The government has now created a website for this information. But data journalism platform IndiaSpend found only a bunch of graphs, minus the underlying data, on the new site. Thus, there is no clear picture of the number of covid-19 deaths among the unvaccinated.

However, even beyond vaccinations, covid-19 mortality data is an area of grave concern in India.

Better mortality data

India has been undercounting covid-19 deaths, in some states by a factor of 10. The country likely had over 2 million unreported deaths during the pandemic, some six to seven times higher than the official count, according to a study published on Jan. 6 in the Science magazine.

Such underreporting was evident during India’s second wave of covid-19, where mass funerals stood in stark contrast to the official figures reported.

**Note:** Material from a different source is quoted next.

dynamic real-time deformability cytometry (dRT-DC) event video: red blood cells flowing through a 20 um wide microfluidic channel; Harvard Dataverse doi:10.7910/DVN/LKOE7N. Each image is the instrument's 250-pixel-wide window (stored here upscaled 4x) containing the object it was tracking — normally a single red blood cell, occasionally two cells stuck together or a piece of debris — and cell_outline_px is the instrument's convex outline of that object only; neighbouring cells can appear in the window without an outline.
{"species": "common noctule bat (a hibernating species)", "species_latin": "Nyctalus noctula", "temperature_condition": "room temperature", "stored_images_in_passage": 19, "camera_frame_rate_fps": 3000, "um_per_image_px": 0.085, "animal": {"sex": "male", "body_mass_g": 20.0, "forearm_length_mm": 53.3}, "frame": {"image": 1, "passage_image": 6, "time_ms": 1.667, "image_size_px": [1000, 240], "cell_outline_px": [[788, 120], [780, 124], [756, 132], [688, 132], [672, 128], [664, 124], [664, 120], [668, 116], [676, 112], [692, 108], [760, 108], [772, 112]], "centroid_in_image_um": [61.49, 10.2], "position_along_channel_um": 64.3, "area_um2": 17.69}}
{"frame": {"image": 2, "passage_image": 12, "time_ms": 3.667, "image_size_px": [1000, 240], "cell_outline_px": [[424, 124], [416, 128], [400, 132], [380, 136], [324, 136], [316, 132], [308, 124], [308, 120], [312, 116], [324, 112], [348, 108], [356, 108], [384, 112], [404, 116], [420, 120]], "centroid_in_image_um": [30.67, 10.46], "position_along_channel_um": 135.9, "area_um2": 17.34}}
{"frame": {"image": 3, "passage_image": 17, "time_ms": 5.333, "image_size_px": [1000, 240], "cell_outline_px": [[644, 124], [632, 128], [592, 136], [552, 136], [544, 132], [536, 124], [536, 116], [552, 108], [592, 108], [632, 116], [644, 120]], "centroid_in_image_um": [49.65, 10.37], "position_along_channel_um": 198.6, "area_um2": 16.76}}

Experts like Banaji say that having real-time all-cause mortality data is key to understanding the pandemic. “Where death registration is high and systems are online, this is simply a question of transparency—making anonymised data publicly accessible, or producing weekly reports at the district level,” he said. In areas with poor death registration, periodic surveys can fill in the gaps. “The centre should provide resources to state governments to carry out such surveying,” Banaji said.

Some states like Andhra Pradesh do a fair job of providing all-cause mortality data, offering real-time death registration data via a publicly accessible portal, according to Banaji. “For this reason, we have a much clearer idea of the mortality impact of the pandemic in Andhra Pradesh than in most other parts of the country,” he said.